像素点:是指在由一个数字序列表示的图像中的一个最小单位,也称为像素。像素是整个图像中不可分割的单位或者是元素。每一个点阵图像包含了一定量的像素,这些像素决定图像在屏幕上所呈现的大小。一张图片由好多的像素点组成。例如图片尺寸是500×338的,表示图片是由一个500×338的像素点矩阵构成的,这张图片的宽度是500个像素点的长度,高度是338个像素点的长度,共有500×338=149000个像素点。把鼠标放在一个图片上,这个时候会显示尺寸和大小,这里的尺寸就是像素。
颜色值:即RGB(Red Green Blue,红绿蓝)色彩模式,是工业界的一种颜色标准,是通过对红(R)、绿(G)、蓝(B)三个颜色通道的变化以及它们相互 之间的叠加来得到各式各样的颜色的,RGB即是代表红、绿、蓝三个通道的颜色,这个标准几乎包括了人类视力所能感知的所有颜色,是运用最广的颜色系统之一。电脑屏幕上的所有颜色,都由这红色绿色蓝色三种色光按照不同的比例混合而成的。一组红色绿色蓝色就是一个最小的显示单位。屏幕上的任何一个像素点的颜色都可以由一组RGB值来记录和表达。在电脑中,RGB的所谓“多少”就是指亮度,并使用整数来表示。通常情况下,RGB各有256级亮度,用数字表示为从0、1、2...直到255。按照计算,256级的RGB色彩总共能组合出约1678万种色彩,即256×256×256=16777216。

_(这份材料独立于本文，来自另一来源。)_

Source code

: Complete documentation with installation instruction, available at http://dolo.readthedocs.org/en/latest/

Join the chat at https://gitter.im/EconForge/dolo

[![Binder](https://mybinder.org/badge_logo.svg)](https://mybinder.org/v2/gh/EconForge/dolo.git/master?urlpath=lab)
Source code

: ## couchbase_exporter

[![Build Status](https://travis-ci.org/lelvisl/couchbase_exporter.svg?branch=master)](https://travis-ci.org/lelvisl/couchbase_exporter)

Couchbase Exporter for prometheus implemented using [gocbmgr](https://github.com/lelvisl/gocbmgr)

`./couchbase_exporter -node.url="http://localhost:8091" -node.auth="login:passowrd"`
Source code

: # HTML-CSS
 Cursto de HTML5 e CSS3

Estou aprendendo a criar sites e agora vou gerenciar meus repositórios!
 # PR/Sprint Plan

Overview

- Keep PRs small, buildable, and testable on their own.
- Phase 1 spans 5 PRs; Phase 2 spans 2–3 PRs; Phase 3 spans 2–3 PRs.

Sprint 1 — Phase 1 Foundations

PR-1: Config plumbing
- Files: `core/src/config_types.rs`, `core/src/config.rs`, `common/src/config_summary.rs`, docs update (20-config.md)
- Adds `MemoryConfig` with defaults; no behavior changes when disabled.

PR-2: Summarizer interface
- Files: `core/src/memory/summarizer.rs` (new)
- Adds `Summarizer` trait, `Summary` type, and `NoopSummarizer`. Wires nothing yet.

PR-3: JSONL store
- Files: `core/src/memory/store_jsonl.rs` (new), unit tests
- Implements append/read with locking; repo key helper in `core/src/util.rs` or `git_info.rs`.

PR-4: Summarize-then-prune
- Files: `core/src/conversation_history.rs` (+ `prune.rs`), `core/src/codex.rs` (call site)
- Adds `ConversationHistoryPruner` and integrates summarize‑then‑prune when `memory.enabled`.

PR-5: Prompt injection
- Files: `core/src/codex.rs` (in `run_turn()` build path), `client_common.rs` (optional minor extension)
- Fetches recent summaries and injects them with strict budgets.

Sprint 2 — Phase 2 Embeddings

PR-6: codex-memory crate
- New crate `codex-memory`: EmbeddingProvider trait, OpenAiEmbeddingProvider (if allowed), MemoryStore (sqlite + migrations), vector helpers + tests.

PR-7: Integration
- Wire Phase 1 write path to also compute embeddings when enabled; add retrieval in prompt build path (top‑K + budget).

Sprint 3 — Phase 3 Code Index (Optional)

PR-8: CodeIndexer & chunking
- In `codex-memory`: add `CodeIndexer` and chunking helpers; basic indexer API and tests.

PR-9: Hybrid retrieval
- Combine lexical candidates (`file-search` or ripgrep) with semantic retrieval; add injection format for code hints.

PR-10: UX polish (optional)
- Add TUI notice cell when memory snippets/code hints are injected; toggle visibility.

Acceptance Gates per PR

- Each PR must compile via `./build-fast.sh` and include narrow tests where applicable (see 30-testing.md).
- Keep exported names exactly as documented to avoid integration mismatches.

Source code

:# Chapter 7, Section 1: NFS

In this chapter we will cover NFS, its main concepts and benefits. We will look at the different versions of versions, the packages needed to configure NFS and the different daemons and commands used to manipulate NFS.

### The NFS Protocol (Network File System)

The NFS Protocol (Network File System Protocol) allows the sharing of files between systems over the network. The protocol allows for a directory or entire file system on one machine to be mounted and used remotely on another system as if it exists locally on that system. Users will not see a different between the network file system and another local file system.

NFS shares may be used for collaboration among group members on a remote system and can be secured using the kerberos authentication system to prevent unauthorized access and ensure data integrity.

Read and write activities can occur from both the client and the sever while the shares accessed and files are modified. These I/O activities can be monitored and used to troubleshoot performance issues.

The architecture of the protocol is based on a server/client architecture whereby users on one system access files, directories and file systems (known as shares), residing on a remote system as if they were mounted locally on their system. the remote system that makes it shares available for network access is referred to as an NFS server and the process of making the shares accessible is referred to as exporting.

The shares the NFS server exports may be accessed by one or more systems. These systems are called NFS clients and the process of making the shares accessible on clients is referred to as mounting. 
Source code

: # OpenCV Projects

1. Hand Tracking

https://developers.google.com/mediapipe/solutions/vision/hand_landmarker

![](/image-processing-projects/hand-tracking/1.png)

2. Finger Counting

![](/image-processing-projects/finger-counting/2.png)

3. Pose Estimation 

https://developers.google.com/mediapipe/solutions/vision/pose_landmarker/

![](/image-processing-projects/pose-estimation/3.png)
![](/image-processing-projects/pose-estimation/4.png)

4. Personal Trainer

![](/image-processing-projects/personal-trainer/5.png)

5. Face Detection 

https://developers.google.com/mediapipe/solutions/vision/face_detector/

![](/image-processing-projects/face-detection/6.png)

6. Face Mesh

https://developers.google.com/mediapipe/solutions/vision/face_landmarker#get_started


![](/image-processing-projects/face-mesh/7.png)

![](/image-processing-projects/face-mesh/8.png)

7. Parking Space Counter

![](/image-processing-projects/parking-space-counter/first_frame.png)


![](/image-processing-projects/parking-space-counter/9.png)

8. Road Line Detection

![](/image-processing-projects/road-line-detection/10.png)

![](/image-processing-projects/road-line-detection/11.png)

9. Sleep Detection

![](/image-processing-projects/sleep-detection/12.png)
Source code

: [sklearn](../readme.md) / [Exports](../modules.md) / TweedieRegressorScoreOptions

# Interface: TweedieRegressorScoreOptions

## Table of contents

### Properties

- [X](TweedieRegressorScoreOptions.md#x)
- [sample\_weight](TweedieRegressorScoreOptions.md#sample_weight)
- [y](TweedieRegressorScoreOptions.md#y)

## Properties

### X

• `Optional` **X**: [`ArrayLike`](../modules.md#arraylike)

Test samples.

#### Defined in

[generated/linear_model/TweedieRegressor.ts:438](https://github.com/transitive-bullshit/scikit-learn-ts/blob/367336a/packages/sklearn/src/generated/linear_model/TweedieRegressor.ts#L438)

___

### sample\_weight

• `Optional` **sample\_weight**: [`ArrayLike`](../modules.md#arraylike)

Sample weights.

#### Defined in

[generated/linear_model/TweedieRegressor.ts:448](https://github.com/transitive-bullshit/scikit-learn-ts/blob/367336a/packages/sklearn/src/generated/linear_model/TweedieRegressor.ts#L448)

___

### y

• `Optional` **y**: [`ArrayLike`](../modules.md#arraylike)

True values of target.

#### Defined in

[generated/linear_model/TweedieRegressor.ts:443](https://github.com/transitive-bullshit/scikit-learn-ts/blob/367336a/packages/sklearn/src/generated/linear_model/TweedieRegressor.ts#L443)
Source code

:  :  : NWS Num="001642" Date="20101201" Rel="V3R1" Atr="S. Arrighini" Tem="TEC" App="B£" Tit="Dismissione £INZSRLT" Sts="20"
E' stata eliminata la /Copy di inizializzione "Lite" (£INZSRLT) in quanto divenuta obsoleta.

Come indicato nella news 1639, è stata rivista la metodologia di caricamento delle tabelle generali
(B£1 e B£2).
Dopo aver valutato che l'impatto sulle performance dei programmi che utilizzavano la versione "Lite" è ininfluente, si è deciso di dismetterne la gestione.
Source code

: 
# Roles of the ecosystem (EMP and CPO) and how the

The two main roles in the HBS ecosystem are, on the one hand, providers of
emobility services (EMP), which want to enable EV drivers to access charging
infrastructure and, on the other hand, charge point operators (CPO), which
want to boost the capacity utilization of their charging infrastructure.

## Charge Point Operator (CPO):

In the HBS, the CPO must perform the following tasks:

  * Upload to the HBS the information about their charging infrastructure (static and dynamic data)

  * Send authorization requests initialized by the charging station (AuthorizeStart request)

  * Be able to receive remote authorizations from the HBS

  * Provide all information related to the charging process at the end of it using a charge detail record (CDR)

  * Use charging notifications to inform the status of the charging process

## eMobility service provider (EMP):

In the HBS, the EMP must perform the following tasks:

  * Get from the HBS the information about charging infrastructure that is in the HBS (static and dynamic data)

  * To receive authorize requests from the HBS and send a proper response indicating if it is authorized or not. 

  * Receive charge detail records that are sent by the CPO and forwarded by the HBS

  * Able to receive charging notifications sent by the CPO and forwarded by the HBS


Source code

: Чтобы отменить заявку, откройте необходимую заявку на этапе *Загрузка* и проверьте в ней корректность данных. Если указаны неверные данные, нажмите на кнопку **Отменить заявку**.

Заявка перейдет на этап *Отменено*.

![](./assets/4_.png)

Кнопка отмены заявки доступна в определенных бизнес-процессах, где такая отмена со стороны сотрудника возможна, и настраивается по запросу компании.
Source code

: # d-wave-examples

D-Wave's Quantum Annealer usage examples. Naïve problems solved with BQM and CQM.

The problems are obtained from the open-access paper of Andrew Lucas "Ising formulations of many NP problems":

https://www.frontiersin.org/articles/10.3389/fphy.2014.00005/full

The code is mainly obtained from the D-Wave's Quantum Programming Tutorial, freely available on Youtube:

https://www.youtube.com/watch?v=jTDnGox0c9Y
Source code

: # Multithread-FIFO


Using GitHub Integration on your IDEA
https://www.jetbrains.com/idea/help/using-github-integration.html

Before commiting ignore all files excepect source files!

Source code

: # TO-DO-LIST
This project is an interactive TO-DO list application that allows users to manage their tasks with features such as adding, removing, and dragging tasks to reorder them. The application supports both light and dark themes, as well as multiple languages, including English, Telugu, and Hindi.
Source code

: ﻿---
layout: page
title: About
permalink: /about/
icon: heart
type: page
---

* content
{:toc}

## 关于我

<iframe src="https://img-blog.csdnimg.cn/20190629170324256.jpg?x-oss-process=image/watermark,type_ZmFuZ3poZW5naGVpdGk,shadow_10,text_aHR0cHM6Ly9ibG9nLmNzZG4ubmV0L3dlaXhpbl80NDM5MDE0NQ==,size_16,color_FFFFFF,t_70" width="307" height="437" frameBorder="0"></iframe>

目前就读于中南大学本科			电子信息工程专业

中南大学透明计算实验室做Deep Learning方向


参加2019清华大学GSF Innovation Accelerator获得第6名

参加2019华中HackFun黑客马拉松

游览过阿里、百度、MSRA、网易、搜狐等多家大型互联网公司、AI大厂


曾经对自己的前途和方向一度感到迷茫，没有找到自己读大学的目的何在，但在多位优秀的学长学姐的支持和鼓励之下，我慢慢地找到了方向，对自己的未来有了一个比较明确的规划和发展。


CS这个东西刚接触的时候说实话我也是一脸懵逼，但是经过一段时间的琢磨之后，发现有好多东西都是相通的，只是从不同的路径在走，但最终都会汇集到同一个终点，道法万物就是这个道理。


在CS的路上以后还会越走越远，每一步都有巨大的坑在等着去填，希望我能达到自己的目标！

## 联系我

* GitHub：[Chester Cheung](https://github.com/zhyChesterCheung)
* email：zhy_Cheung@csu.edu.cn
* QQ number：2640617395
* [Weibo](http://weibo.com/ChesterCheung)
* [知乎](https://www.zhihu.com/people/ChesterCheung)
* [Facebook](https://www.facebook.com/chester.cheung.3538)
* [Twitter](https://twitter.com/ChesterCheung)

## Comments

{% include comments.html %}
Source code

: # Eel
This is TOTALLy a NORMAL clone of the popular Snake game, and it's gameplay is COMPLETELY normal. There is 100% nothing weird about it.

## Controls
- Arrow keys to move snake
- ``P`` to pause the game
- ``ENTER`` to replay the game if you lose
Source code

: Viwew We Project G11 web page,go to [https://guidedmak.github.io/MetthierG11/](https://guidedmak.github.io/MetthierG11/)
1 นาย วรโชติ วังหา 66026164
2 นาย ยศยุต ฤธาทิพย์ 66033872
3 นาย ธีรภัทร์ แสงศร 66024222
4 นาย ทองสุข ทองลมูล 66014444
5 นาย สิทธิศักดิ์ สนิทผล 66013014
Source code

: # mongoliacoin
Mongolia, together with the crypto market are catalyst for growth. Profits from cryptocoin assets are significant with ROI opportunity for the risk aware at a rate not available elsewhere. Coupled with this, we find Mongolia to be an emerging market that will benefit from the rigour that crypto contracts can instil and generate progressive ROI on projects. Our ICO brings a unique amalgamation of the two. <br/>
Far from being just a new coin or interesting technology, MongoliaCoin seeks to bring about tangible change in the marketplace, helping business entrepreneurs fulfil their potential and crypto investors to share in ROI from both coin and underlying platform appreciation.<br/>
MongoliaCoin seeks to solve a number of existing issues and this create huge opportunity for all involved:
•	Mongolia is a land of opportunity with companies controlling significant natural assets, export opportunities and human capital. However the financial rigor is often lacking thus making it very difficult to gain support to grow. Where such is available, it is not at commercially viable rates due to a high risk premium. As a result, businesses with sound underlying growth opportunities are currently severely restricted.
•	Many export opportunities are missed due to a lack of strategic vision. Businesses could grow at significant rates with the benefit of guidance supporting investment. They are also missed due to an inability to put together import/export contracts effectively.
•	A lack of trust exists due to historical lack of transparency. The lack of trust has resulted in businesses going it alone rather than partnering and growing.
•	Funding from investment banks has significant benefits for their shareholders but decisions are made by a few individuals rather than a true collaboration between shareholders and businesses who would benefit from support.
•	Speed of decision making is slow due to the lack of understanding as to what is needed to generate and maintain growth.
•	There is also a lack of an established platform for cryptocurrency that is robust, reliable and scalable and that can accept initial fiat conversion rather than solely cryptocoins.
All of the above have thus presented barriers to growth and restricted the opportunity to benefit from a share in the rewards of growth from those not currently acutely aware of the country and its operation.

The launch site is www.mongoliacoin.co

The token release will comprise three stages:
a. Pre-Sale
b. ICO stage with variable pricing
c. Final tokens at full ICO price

并查集:是一种用来管理元素分组情况的树型的数据结构,用于处理一些不相交集合(Disjoint Sets)的合并及查询问题。常常在使用中以森林来表示。并查集可以高效地进行如下操作:查询元素a和元素b是否属于同一组;合并元素a和元素b所在的组。
为了解决相关技术中的技术问题,本发明实施例提供了一种文本区域的定位方法及装置。本发明实施例提供的文本区域的定位方法可以应用于目标文本区域的定位场景、文本识别场景等。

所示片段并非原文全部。